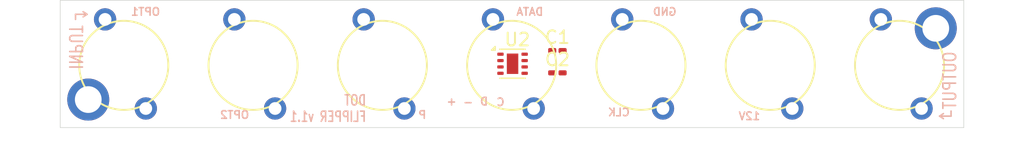
<source format=kicad_pcb>
(kicad_pcb
	(version 20240108)
	(generator "pcbnew")
	(generator_version "8.0")
	(general
		(thickness 1.6)
		(legacy_teardrops no)
	)
	(paper "A4")
	(layers
		(0 "F.Cu" signal)
		(31 "B.Cu" signal)
		(32 "B.Adhes" user "B.Adhesive")
		(33 "F.Adhes" user "F.Adhesive")
		(34 "B.Paste" user)
		(35 "F.Paste" user)
		(36 "B.SilkS" user "B.Silkscreen")
		(37 "F.SilkS" user "F.Silkscreen")
		(38 "B.Mask" user)
		(39 "F.Mask" user)
		(40 "Dwgs.User" user "User.Drawings")
		(41 "Cmts.User" user "User.Comments")
		(42 "Eco1.User" user "User.Eco1")
		(43 "Eco2.User" user "User.Eco2")
		(44 "Edge.Cuts" user)
		(45 "Margin" user)
		(46 "B.CrtYd" user "B.Courtyard")
		(47 "F.CrtYd" user "F.Courtyard")
		(48 "B.Fab" user)
		(49 "F.Fab" user)
		(50 "User.1" user)
		(51 "User.2" user)
		(52 "User.3" user)
		(53 "User.4" user)
		(54 "User.5" user)
		(55 "User.6" user)
		(56 "User.7" user)
		(57 "User.8" user)
		(58 "User.9" user)
	)
	(setup
		(stackup
			(layer "F.SilkS"
				(type "Top Silk Screen")
				(color "White")
			)
			(layer "F.Paste"
				(type "Top Solder Paste")
			)
			(layer "F.Mask"
				(type "Top Solder Mask")
				(color "Black")
				(thickness 0.01)
			)
			(layer "F.Cu"
				(type "copper")
				(thickness 0.035)
			)
			(layer "dielectric 1"
				(type "core")
				(color "FR4 natural")
				(thickness 1.51)
				(material "FR4")
				(epsilon_r 4.5)
				(loss_tangent 0.02)
			)
			(layer "B.Cu"
				(type "copper")
				(thickness 0.035)
			)
			(layer "B.Mask"
				(type "Bottom Solder Mask")
				(color "Black")
				(thickness 0.01)
			)
			(layer "B.Paste"
				(type "Bottom Solder Paste")
			)
			(layer "B.SilkS"
				(type "Bottom Silk Screen")
				(color "White")
			)
			(copper_finish "None")
			(dielectric_constraints no)
		)
		(pad_to_mask_clearance 0)
		(allow_soldermask_bridges_in_footprints no)
		(grid_origin 32.587001 59.765001)
		(pcbplotparams
			(layerselection 0x00010f0_ffffffff)
			(plot_on_all_layers_selection 0x0000000_00000000)
			(disableapertmacros no)
			(usegerberextensions no)
			(usegerberattributes no)
			(usegerberadvancedattributes no)
			(creategerberjobfile no)
			(dashed_line_dash_ratio 12.000000)
			(dashed_line_gap_ratio 3.000000)
			(svgprecision 4)
			(plotframeref no)
			(viasonmask no)
			(mode 1)
			(useauxorigin no)
			(hpglpennumber 1)
			(hpglpenspeed 20)
			(hpglpendiameter 15.000000)
			(pdf_front_fp_property_popups yes)
			(pdf_back_fp_property_popups yes)
			(dxfpolygonmode yes)
			(dxfimperialunits yes)
			(dxfusepcbnewfont yes)
			(psnegative no)
			(psa4output no)
			(plotreference no)
			(plotvalue no)
			(plotfptext yes)
			(plotinvisibletext no)
			(sketchpadsonfab no)
			(subtractmaskfromsilk no)
			(outputformat 1)
			(mirror no)
			(drillshape 0)
			(scaleselection 1)
			(outputdirectory "gerber3/")
		)
	)
	(net 0 "")
	(net 1 "unconnected-(U1D-a-Pad1-UD)")
	(net 2 "unconnected-(U1G-b-Pad2-UG)")
	(net 3 "unconnected-(U1B-b-Pad2-UB)")
	(net 4 "unconnected-(U1E-b-Pad2-UE)")
	(net 5 "unconnected-(U1A-b-Pad2-UA)")
	(net 6 "unconnected-(U1C-b-Pad2-UC)")
	(net 7 "unconnected-(U1C-a-Pad1-UC)")
	(net 8 "unconnected-(U1E-a-Pad1-UE)")
	(net 9 "GND")
	(net 10 "unconnected-(U1A-a-Pad1-UA)")
	(net 11 "unconnected-(U1F-b-Pad2-UF)")
	(net 12 "unconnected-(U1D-b-Pad2-UD)")
	(net 13 "unconnected-(U1B-a-Pad1-UB)")
	(net 14 "unconnected-(U1G-a-Pad1-UG)")
	(net 15 "unconnected-(U1F-a-Pad1-UF)")
	(net 16 "Net-(U2-VCC)")
	(net 17 "Net-(U2-VM)")
	(net 18 "unconnected-(U2-~{SLEEP}-Pad7)")
	(net 19 "unconnected-(U2-IN1-Pad6)")
	(net 20 "unconnected-(U2-OUT2-Pad3)")
	(net 21 "unconnected-(U2-IN2-Pad5)")
	(net 22 "unconnected-(U2-OUT1-Pad2)")
	(footprint "dot_flipper:7_flip_dots" (layer "F.Cu") (at 36.109501 61.265001))
	(footprint "dot_flipper:MountingHole_2.2mm_M2_Pad_thin" (layer "F.Cu") (at 34.787001 67.565001))
	(footprint "dot_flipper:MountingHole_2.2mm_M2_Pad_thin" (layer "F.Cu") (at 101.387001 61.965001))
	(footprint "Capacitor_SMD:C_0201_0603Metric_Pad0.64x0.40mm_HandSolder" (layer "F.Cu") (at 71.654501 63.715001))
	(footprint "Package_SON:WSON-8-1EP_2x2mm_P0.5mm_EP0.9x1.6mm" (layer "F.Cu") (at 68.129501 64.750001))
	(footprint "Capacitor_SMD:C_0201_0603Metric_Pad0.64x0.40mm_HandSolder" (layer "F.Cu") (at 71.654501 65.465001))
	(gr_line
		(start 34.387001 60.665001)
		(end 34.687001 60.865001)
		(stroke
			(width 0.12)
			(type solid)
		)
		(layer "B.SilkS")
		(uuid "00000000-0000-0000-0000-00005fc83132")
	)
	(gr_line
		(start 34.387001 61.065001)
		(end 34.687001 60.865001)
		(stroke
			(width 0.12)
			(type solid)
		)
		(layer "B.SilkS")
		(uuid "00000000-0000-0000-0000-00005fc83133")
	)
	(gr_line
		(start 101.987001 69.065001)
		(end 101.687001 68.865001)
		(stroke
			(width 0.12)
			(type solid)
		)
		(layer "B.SilkS")
		(uuid "00000000-0000-0000-0000-00005fc8349f")
	)
	(gr_line
		(start 101.987001 68.665001)
		(end 101.687001 68.865001)
		(stroke
			(width 0.12)
			(type solid)
		)
		(layer "B.SilkS")
		(uuid "00000000-0000-0000-0000-00005fc834a0")
	)
	(gr_line
		(start 102.587001 68.465001)
		(end 102.587001 68.865001)
		(stroke
			(width 0.12)
			(type solid)
		)
		(layer "B.SilkS")
		(uuid "00000000-0000-0000-0000-00005fc834a1")
	)
	(gr_line
		(start 102.587001 68.865001)
		(end 101.687001 68.865001)
		(stroke
			(width 0.12)
			(type solid)
		)
		(layer "B.SilkS")
		(uuid "00000000-0000-0000-0000-00005fc834a2")
	)
	(gr_line
		(start 34.687001 60.865001)
		(end 34.387001 60.665001)
		(stroke
			(width 0.12)
			(type solid)
		)
		(layer "B.SilkS")
		(uuid "43bb8ef3-e699-4ee6-bf9d-251fbb2fac0b")
	)
	(gr_line
		(start 33.787001 60.865001)
		(end 34.687001 60.865001)
		(stroke
			(width 0.12)
			(type solid)
		)
		(layer "B.SilkS")
		(uuid "aa0dceaa-90b7-4a80-95b7-c5e27927f95a")
	)
	(gr_line
		(start 33.787001 61.265001)
		(end 33.787001 60.865001)
		(stroke
			(width 0.12)
			(type solid)
		)
		(layer "B.SilkS")
		(uuid "d9d3a4e9-95c2-476f-8bbb-b4eeb794bfbd")
	)
	(gr_line
		(start 103.587001 69.765001)
		(end 32.587001 69.765001)
		(stroke
			(width 0.05)
			(type solid)
		)
		(layer "Edge.Cuts")
		(uuid "00000000-0000-0000-0000-00005fc2c204")
	)
	(gr_line
		(start 103.587001 59.765001)
		(end 103.587001 69.765001)
		(stroke
			(width 0.05)
			(type solid)
		)
		(layer "Edge.Cuts")
		(uuid "3fa09371-35ac-4926-8c6d-a10d093aacba")
	)
	(gr_line
		(start 32.587001 69.765001)
		(end 32.587001 59.765001)
		(stroke
			(width 0.05)
			(type solid)
		)
		(layer "Edge.Cuts")
		(uuid "76fd10a4-ee2d-4867-9e0c-0748277019fb")
	)
	(gr_line
		(start 32.587001 59.765001)
		(end 103.587001 59.765001)
		(stroke
			(width 0.05)
			(type solid)
		)
		(layer "Edge.Cuts")
		(uuid "bc86b5d6-2e9d-4811-9fcb-9f3246f25aa3")
	)
	(gr_text "OUTPUT"
		(at 102.487001 66.065001 90)
		(layer "B.SilkS")
		(uuid "00000000-0000-0000-0000-00005fc832df")
		(effects
			(font
				(size 1 0.8)
				(thickness 0.125)
			)
			(justify mirror)
		)
	)
	(gr_text "12V"
		(at 86.737001 68.865001 0)
		(layer "B.SilkS")
		(uuid "00000000-0000-0000-0000-00005fc8365d")
		(effects
			(font
				(size 0.6 0.6)
				(thickness 0.12)
			)
			(justify mirror)
		)
	)
	(gr_text "DOT\nFLIPPER v1.1"
		(at 56.687001 68.265001 0)
		(layer "B.SilkS")
		(uuid "00000000-0000-0000-0000-00005fc83d52")
		(effects
			(font
				(size 0.8 0.6)
				(thickness 0.12)
			)
			(justify left mirror)
		)
	)
	(gr_text "P"
		(at 61.037001 68.765001 0)
		(layer "B.SilkS")
		(uuid "00000000-0000-0000-0000-00005fd34424")
		(effects
			(font
				(size 0.6 0.6)
				(thickness 0.12)
			)
			(justify mirror)
		)
	)
	(gr_text "C"
		(at 67.187001 67.765001 0)
		(layer "B.SilkS")
		(uuid "00000000-0000-0000-0000-00005fd3442a")
		(effects
			(font
				(size 0.6 0.6)
				(thickness 0.12)
			)
			(justify mirror)
		)
	)
	(gr_text "OPT2"
		(at 46.287001 68.765001 0)
		(layer "B.SilkS")
		(uuid "19edc990-b912-4fdc-ac75-8e4c44bb533d")
		(effects
			(font
				(size 0.6 0.6)
				(thickness 0.12)
			)
			(justify mirror)
		)
	)
	(gr_text "+"
		(at 63.337001 67.715001 0)
		(layer "B.SilkS")
		(uuid "416c20b3-2acd-492d-8bc6-2e1223887c50")
		(effects
			(font
				(size 0.6 0.6)
				(thickness 0.12)
			)
			(justify mirror)
		)
	)
	(gr_text "DATA"
		(at 69.487001 60.665001 0)
		(layer "B.SilkS")
		(uuid "976c75cb-98b3-4b37-a8cc-a9ed836a8560")
		(effects
			(font
				(size 0.6 0.6)
				(thickness 0.12)
			)
			(justify mirror)
		)
	)
	(gr_text "CLK"
		(at 76.487001 68.565001 0)
		(layer "B.SilkS")
		(uuid "9c359027-61d0-466e-957c-446b8b6d802e")
		(effects
			(font
				(size 0.6 0.6)
				(thickness 0.12)
			)
			(justify mirror)
		)
	)
	(gr_text "OPT1"
		(at 39.287001 60.665001 0)
		(layer "B.SilkS")
		(uuid "ab0156da-aa97-486f-a85a-296ec604a83e")
		(effects
			(font
				(size 0.6 0.6)
				(thickness 0.12)
			)
			(justify mirror)
		)
	)
	(gr_text "INPUT"
		(at 33.787001 63.465001 270)
		(layer "B.SilkS")
		(uuid "b62b3dcc-3670-46c9-aff5-a74222c57089")
		(effects
			(font
				(size 1 0.8)
				(thickness 0.125)
			)
			(justify mirror)
		)
	)
	(gr_text "GND"
		(at 80.087001 60.665001 0)
		(layer "B.SilkS")
		(uuid "c9e62280-909b-4a0b-9b33-a75afd813acd")
		(effects
			(font
				(size 0.6 0.6)
				(thickness 0.12)
			)
			(justify mirror)
		)
	)
	(gr_text "-"
		(at 64.637001 67.765001 0)
		(layer "B.SilkS")
		(uuid "d412c366-68c5-4390-b07c-039da8782202")
		(effects
			(font
				(size 0.6 0.6)
				(thickness 0.12)
			)
			(justify mirror)
		)
	)
	(gr_text "D"
		(at 65.887001 67.715001 0)
		(layer "B.SilkS")
		(uuid "f992f3c9-16d6-4077-a64f-4ee2a8c57227")
		(effects
			(font
				(size 0.6 0.6)
				(thickness 0.12)
			)
			(justify mirror)
		)
	)
	(gr_text "PierreMuth"
		(at 97.087001 67.965001 0)
		(layer "B.Mask")
		(uuid "00000000-0000-0000-0000-00005fc83f02")
		(effects
			(font
				(size 0.6 0.73)
				(thickness 0.127)
			)
			(justify left mirror)
		)
	)
	(gr_text ".wordpress.com"
		(at 99.287001 68.765001 0)
		(layer "B.Mask")
		(uuid "00000000-0000-0000-0000-00005fc8cd74")
		(effects
			(font
				(size 0.6 0.7)
				(thickness 0.127)
			)
			(justify left mirror)
		)
	)
)

</source>
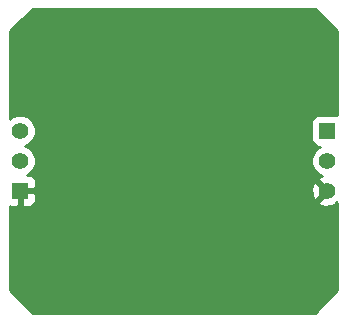
<source format=gbl>
G04 (created by PCBNEW (2013-07-07 BZR 4022)-stable) date 2014-02-06 11:32:22 PM*
%MOIN*%
G04 Gerber Fmt 3.4, Leading zero omitted, Abs format*
%FSLAX34Y34*%
G01*
G70*
G90*
G04 APERTURE LIST*
%ADD10C,0.00590551*%
%ADD11R,0.055X0.055*%
%ADD12C,0.055*%
%ADD13C,0.035*%
%ADD14C,0.01*%
G04 APERTURE END LIST*
G54D10*
G54D11*
X10629Y-16354D03*
G54D12*
X10629Y-15354D03*
X10629Y-14354D03*
G54D11*
X20866Y-14354D03*
G54D12*
X20866Y-15354D03*
X20866Y-16354D03*
G54D13*
X17913Y-13188D03*
X13385Y-19440D03*
G54D10*
G36*
X21209Y-19664D02*
X21163Y-19710D01*
X20451Y-20422D01*
X11154Y-20422D01*
X11154Y-16678D01*
X11154Y-16466D01*
X11092Y-16404D01*
X10679Y-16404D01*
X10679Y-16816D01*
X10742Y-16879D01*
X10855Y-16879D01*
X10954Y-16879D01*
X11046Y-16841D01*
X11116Y-16770D01*
X11154Y-16678D01*
X11154Y-20422D01*
X11044Y-20422D01*
X10286Y-19664D01*
X10286Y-16871D01*
X10304Y-16879D01*
X10404Y-16879D01*
X10517Y-16879D01*
X10579Y-16816D01*
X10579Y-16404D01*
X10572Y-16404D01*
X10572Y-16304D01*
X10579Y-16304D01*
X10579Y-16296D01*
X10679Y-16296D01*
X10679Y-16304D01*
X11092Y-16304D01*
X11154Y-16241D01*
X11154Y-16029D01*
X11116Y-15937D01*
X11046Y-15867D01*
X10954Y-15829D01*
X10855Y-15829D01*
X10855Y-15829D01*
X10926Y-15799D01*
X11074Y-15652D01*
X11154Y-15459D01*
X11155Y-15250D01*
X11075Y-15057D01*
X10927Y-14909D01*
X10794Y-14854D01*
X10926Y-14799D01*
X11074Y-14652D01*
X11154Y-14459D01*
X11155Y-14250D01*
X11075Y-14057D01*
X10927Y-13909D01*
X10734Y-13829D01*
X10525Y-13829D01*
X10332Y-13908D01*
X10286Y-13955D01*
X10286Y-11044D01*
X10665Y-10665D01*
X11044Y-10286D01*
X20451Y-10286D01*
X21209Y-11044D01*
X21209Y-13837D01*
X21191Y-13829D01*
X21091Y-13829D01*
X20541Y-13829D01*
X20449Y-13867D01*
X20379Y-13937D01*
X20341Y-14029D01*
X20341Y-14128D01*
X20341Y-14678D01*
X20379Y-14770D01*
X20449Y-14841D01*
X20541Y-14879D01*
X20640Y-14879D01*
X20640Y-14879D01*
X20569Y-14908D01*
X20421Y-15056D01*
X20341Y-15249D01*
X20341Y-15458D01*
X20420Y-15651D01*
X20568Y-15799D01*
X20694Y-15851D01*
X20593Y-15893D01*
X20569Y-15986D01*
X20866Y-16283D01*
X20871Y-16278D01*
X20942Y-16348D01*
X20936Y-16354D01*
X20942Y-16359D01*
X20871Y-16430D01*
X20866Y-16425D01*
X20795Y-16495D01*
X20795Y-16354D01*
X20498Y-16057D01*
X20405Y-16081D01*
X20336Y-16278D01*
X20347Y-16487D01*
X20405Y-16627D01*
X20498Y-16651D01*
X20795Y-16354D01*
X20795Y-16495D01*
X20569Y-16722D01*
X20593Y-16814D01*
X20790Y-16884D01*
X20998Y-16872D01*
X21138Y-16814D01*
X21163Y-16722D01*
X21163Y-16722D01*
X21208Y-16767D01*
X21209Y-16766D01*
X21209Y-19664D01*
X21209Y-19664D01*
G37*
G54D14*
X21209Y-19664D02*
X21163Y-19710D01*
X20451Y-20422D01*
X11154Y-20422D01*
X11154Y-16678D01*
X11154Y-16466D01*
X11092Y-16404D01*
X10679Y-16404D01*
X10679Y-16816D01*
X10742Y-16879D01*
X10855Y-16879D01*
X10954Y-16879D01*
X11046Y-16841D01*
X11116Y-16770D01*
X11154Y-16678D01*
X11154Y-20422D01*
X11044Y-20422D01*
X10286Y-19664D01*
X10286Y-16871D01*
X10304Y-16879D01*
X10404Y-16879D01*
X10517Y-16879D01*
X10579Y-16816D01*
X10579Y-16404D01*
X10572Y-16404D01*
X10572Y-16304D01*
X10579Y-16304D01*
X10579Y-16296D01*
X10679Y-16296D01*
X10679Y-16304D01*
X11092Y-16304D01*
X11154Y-16241D01*
X11154Y-16029D01*
X11116Y-15937D01*
X11046Y-15867D01*
X10954Y-15829D01*
X10855Y-15829D01*
X10855Y-15829D01*
X10926Y-15799D01*
X11074Y-15652D01*
X11154Y-15459D01*
X11155Y-15250D01*
X11075Y-15057D01*
X10927Y-14909D01*
X10794Y-14854D01*
X10926Y-14799D01*
X11074Y-14652D01*
X11154Y-14459D01*
X11155Y-14250D01*
X11075Y-14057D01*
X10927Y-13909D01*
X10734Y-13829D01*
X10525Y-13829D01*
X10332Y-13908D01*
X10286Y-13955D01*
X10286Y-11044D01*
X10665Y-10665D01*
X11044Y-10286D01*
X20451Y-10286D01*
X21209Y-11044D01*
X21209Y-13837D01*
X21191Y-13829D01*
X21091Y-13829D01*
X20541Y-13829D01*
X20449Y-13867D01*
X20379Y-13937D01*
X20341Y-14029D01*
X20341Y-14128D01*
X20341Y-14678D01*
X20379Y-14770D01*
X20449Y-14841D01*
X20541Y-14879D01*
X20640Y-14879D01*
X20640Y-14879D01*
X20569Y-14908D01*
X20421Y-15056D01*
X20341Y-15249D01*
X20341Y-15458D01*
X20420Y-15651D01*
X20568Y-15799D01*
X20694Y-15851D01*
X20593Y-15893D01*
X20569Y-15986D01*
X20866Y-16283D01*
X20871Y-16278D01*
X20942Y-16348D01*
X20936Y-16354D01*
X20942Y-16359D01*
X20871Y-16430D01*
X20866Y-16425D01*
X20795Y-16495D01*
X20795Y-16354D01*
X20498Y-16057D01*
X20405Y-16081D01*
X20336Y-16278D01*
X20347Y-16487D01*
X20405Y-16627D01*
X20498Y-16651D01*
X20795Y-16354D01*
X20795Y-16495D01*
X20569Y-16722D01*
X20593Y-16814D01*
X20790Y-16884D01*
X20998Y-16872D01*
X21138Y-16814D01*
X21163Y-16722D01*
X21163Y-16722D01*
X21208Y-16767D01*
X21209Y-16766D01*
X21209Y-19664D01*
M02*

</source>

━━━━━━━━

=== Task details ===
Which lines above include the word "Paste"? Pick them out and copy them.

=== Answer area ===
		(34 "B.Paste" user)
		(35 "F.Paste" user)
			(layer "F.Paste"
				(type "Top Solder Paste")
			(layer "B.Paste"
				(type "Bottom Solder Paste")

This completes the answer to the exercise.